Seventeen-month-old Jackson, son of Fatu, spiked a fever and was readmitted to Suspected Ward to test for Ebola. He was initially tested negative but was brought into the Confirmed Ward to be with his mother while waiting for a suitable caretaker. Then Comfort, a nurse’s aide who recovered from Ebola a few weeks ago, cared for him until last night when he spiked a fever. We retested him today and unfortunately he is now positive.
Fatu’s three-year-old Theresa who had one of the highest Ebola titers in the county died this morning, curled up in bed and her face puffy beyond recognition. All morning long Fatu lying in the next bed did not realize her child was dead. Struggling with bloody diarrhea and profound weakness, she barely could take care of herself.
At the end of our morning round we approached her with the psychosocial nurse to let her know that her daughter had died. At first there was disbelief in her eyes then despair, she quickly and fleetingly glanced at her daughter in the next bed. Confirming the truth, she was overtaken with grief, her face dissolved into expressions of pain and deep sorrow but she shed no tears. We gently asked whether she wanted to touch her child, she shook her head. At home news and images of people afflicted by Ebola often moved me to tears so much so that I knew I had to be here. Seeing Fatu struggling with her loss this morning, for the first time since I came here, tears filled my eyes. Grateful that no one could see my tears behind my goggles, they just innocuously mingled with my sweats. As a mother I felt her deepest loss.

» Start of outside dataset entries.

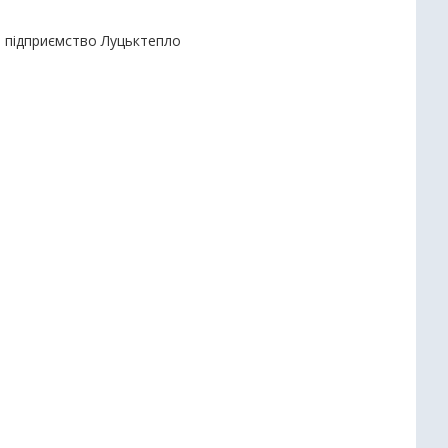
е підприємство Луцьктепло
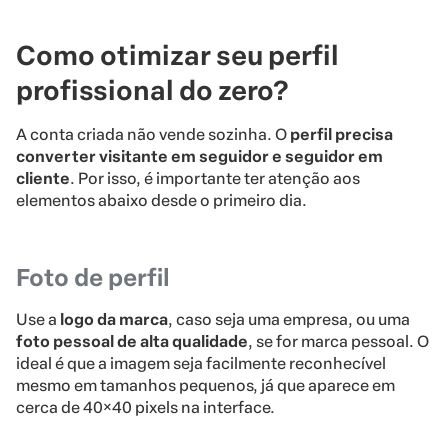
Como otimizar seu perfil
profissional do zero?
A conta criada não vende sozinha. O
perfil precisa
converter visitante em seguidor e seguidor em
cliente
. Por isso, é importante ter atenção aos
elementos abaixo desde o primeiro dia.
Foto de perfil
Use a
logo da marca
, caso seja uma empresa, ou uma
foto pessoal de alta qualidade
, se for marca pessoal. O
ideal é que a imagem seja facilmente reconhecível
mesmo em tamanhos pequenos, já que aparece em
cerca de 40×40 pixels na interface.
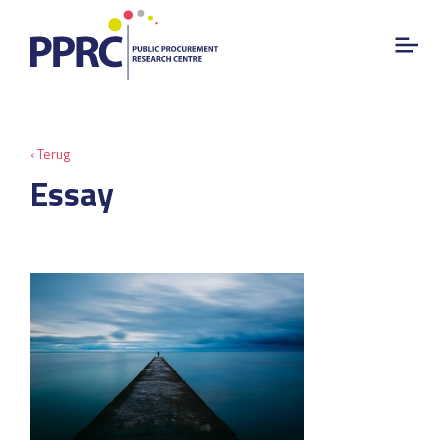
‹ Terug
Essay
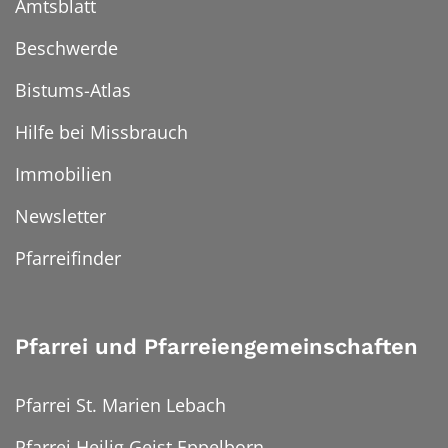
Amtsblatt
Beschwerde
Bistums-Atlas
Hilfe bei Missbrauch
Immobilien
Newsletter
Pfarreifinder
Pfarrei und Pfarreiengemeinschaften
Pfarrei St. Marien Lebach
Pfarrei Heilig Geist Eppelborn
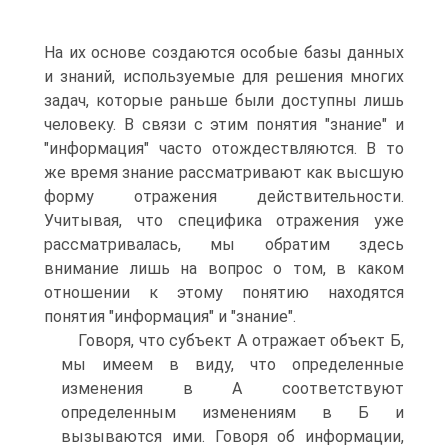
На их основе создаются особые базы данных
и знаний, используемые для решения многих
задач, которые раньше были доступны лишь
человеку. В связи с этим понятия "знание" и
"информация" часто отождествляются. В то
же время знание рассматривают как высшую
форму отражения действительности.
Учитывая, что специфика отражения уже
рассматривалась, мы обратим здесь
внимание лишь на вопрос о том, в каком
отношении к этому понятию находятся
понятия "информация" и "знание".
Говоря, что субъект А отражает объект Б,
мы имеем в виду, что определенные
изменения в А соответствуют
определенным изменениям в Б и
вызываются ими. Говоря об информации,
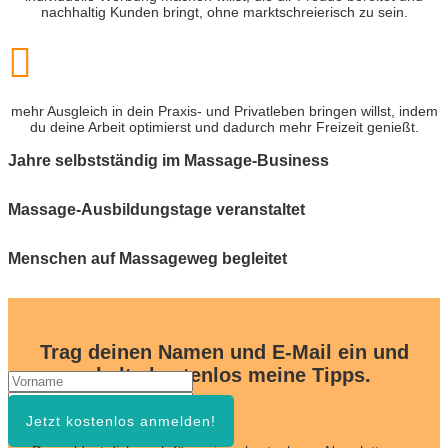
nachhaltig Kunden bringt, ohne marktschreierisch zu sein.

mehr Ausgleich in dein Praxis- und Privatleben bringen willst, indem
du deine Arbeit optimierst und dadurch mehr Freizeit genießt.
Jahre selbstständig im Massage-Business
Massage-Ausbildungstage veranstaltet
Menschen auf Massageweg begleitet
Trag deinen Namen und E-Mail ein und
erhalte kostenlos meine Tipps.
Jetzt kostenlos anmelden!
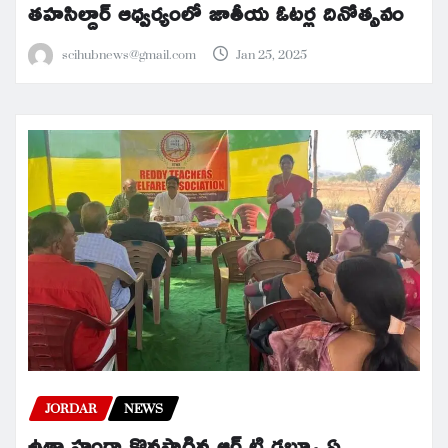
తహసిల్దార్ ఆధ్వర్యంలో జాతీయ ఓటర్ల దినోత్సవం
scihubnews@gmail.com
Jan 25, 2025
JORDAR
NEWS
ఉత్సాహంగా కొనసాగిన ఆర్ టి డబ్ల్యూ ఏ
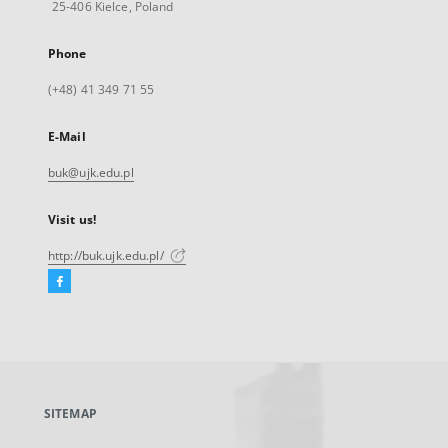
25-406 Kielce, Poland
Phone
(+48) 41 349 71 55
E-Mail
buk@ujk.edu.pl
Visit us!
http://buk.ujk.edu.pl/
Facebook
External
link,
will
open
in
a
SITEMAP
new
tab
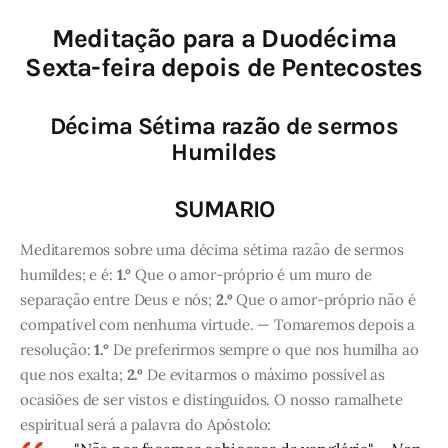
Meditação para a Duodécima
Sexta-feira depois de Pentecostes
Décima Sétima razão de sermos
Humildes
SUMARIO
Meditaremos sobre uma décima sétima razão de sermos
humildes; e é:
1.°
Que o amor-próprio é um muro de
separação entre Deus e nós;
2.º
Que o amor-próprio não é
compatível com nenhuma virtude. — Tomaremos depois a
resolução:
1.°
De preferirmos sempre o que nos humilha ao
que nos exalta;
2.º
De evitarmos o máximo possível as
ocasiões de ser vistos e distinguidos. O nosso ramalhete
espiritual será a palavra do Apóstolo:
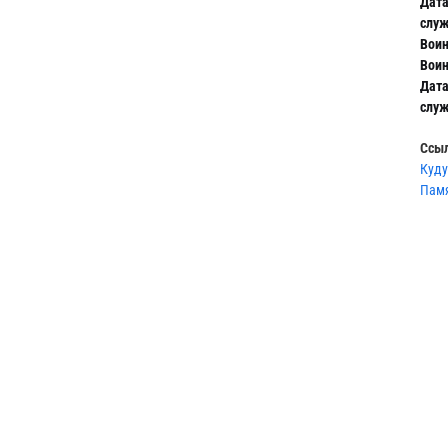
Дата
служ
Воин
Воин
Дата
слу
Ссыл
Куду
Памя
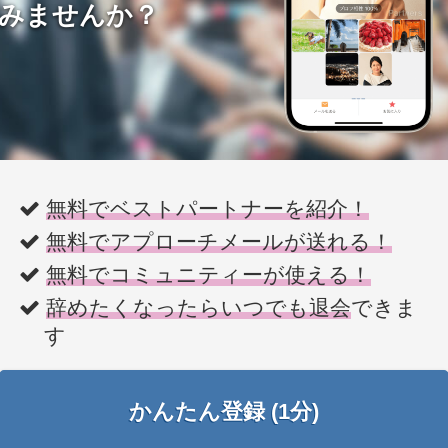
みませんか？
無料でベストパートナーを紹介！
無料でアプローチメールが送れる！
無料でコミュニティーが使える！
辞めたくなったらいつでも退会
できま
す
かんたん登録 (1分)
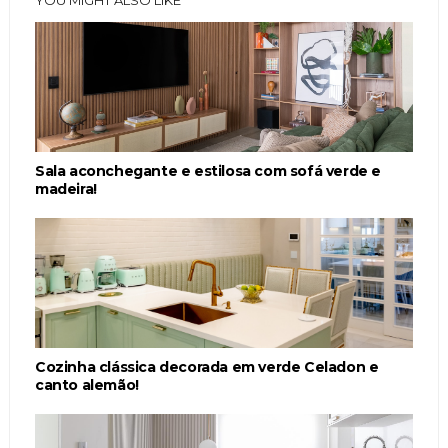
YOU MIGHT ALSO LIKE
Sala aconchegante e estilosa com sofá verde e
madeira!
Cozinha clássica decorada em verde Celadon e
canto alemão!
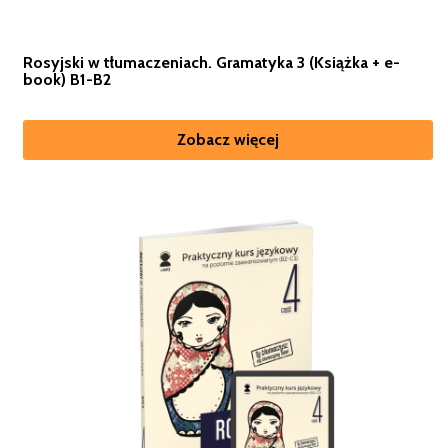
Rosyjski w tłumaczeniach. Gramatyka 3 (Książka + e-
book) B1-B2
Zobacz więcej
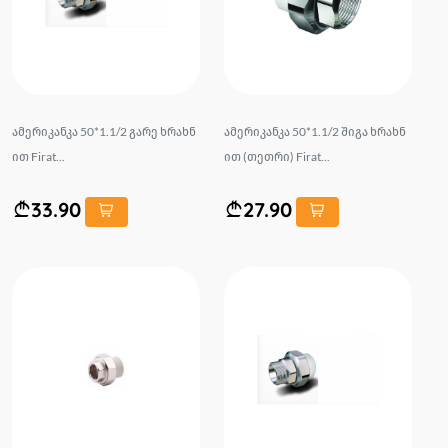
ამერიკანკა 50*1.1/2 გარე ხრახნ
ამერიკანკა 50*1.1/2 შიგა ხრახნ
ით Firat...
ით (თეთრი) Firat...
33.90
27.90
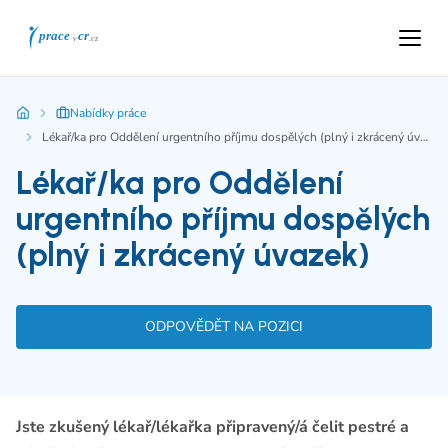
Nabídky práce
Lékař/ka pro Oddělení urgentního příjmu dospělých (plný i zkrácený úvazek)
Lékař/ka pro Oddělení
urgentního příjmu dospělých
(plný i zkrácený úvazek)
ODPOVĚDĚT NA POZICI
Jste zkušený lékař/lékařka připravený/á čelit pestré a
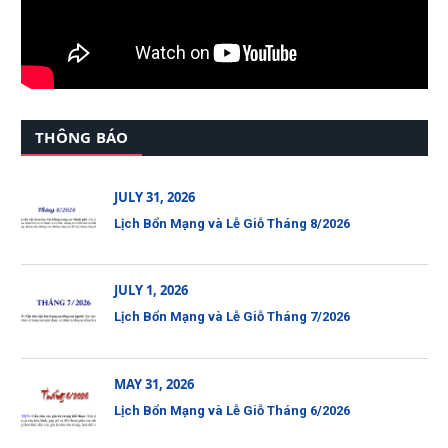
THÔNG BÁO
JULY 31, 2026
Lịch Bổn Mạng và Lễ Giỗ Tháng 8/2026
JULY 1, 2026
Lịch Bổn Mạng và Lễ Giỗ Tháng 7/2026
MAY 31, 2026
Lịch Bổn Mạng và Lễ Giỗ Tháng 6/2026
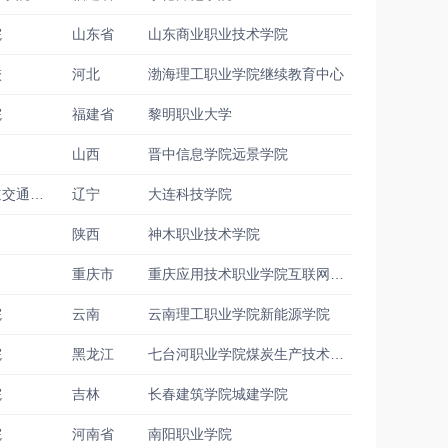
院
山东省
山东商业职业技术学院
校
河北
渤海理工职业学院继续教育中心
院
福建省
黎明职业大学
山西
晋中信息学院远景学院
云南理工职业学院轨道交通学院
辽宁
大连科技学院
陕西
神木职业技术学院
重庆市
重庆应用技术职业学院互联网信息学院
院
云南
云南理工职业学院新能源学院
院
黑龙江
七台河职业学院煤炭生产技术与环境安全系
院
吉林
长春建筑学院城建学院
院
河南省
南阳职业学院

In her weakened state, she walked with heavy steps down the hall to move to another room with the psychosocial nurse helping her.
Baby Moses’ mother, Krubo, still has her two children, Peter and young Fatu after losing Moses a few days ago. All three are weak, febrile and require IV hydration. Fatu was bleeding this morning from her IV site in her foot, trailing blood on the wet chlorinated floor as she walked. The profound sadness is palpable in these two families. Like a cat, the Ebola virus toys with them after it has captured its preys, until they are too exhausted to fight back and lay limply surrendering to the final onslaught.
Because of the large number of sick patients in the ETU, I stayed again for close to three hours. When finally my gloves were peeled off, my hands looked macerated as though they had been immersed in water for a long time. Indeed they were, bathed in my own sweats.
As if echoing the full moon, the Confirmed Ward was full by the end of the day.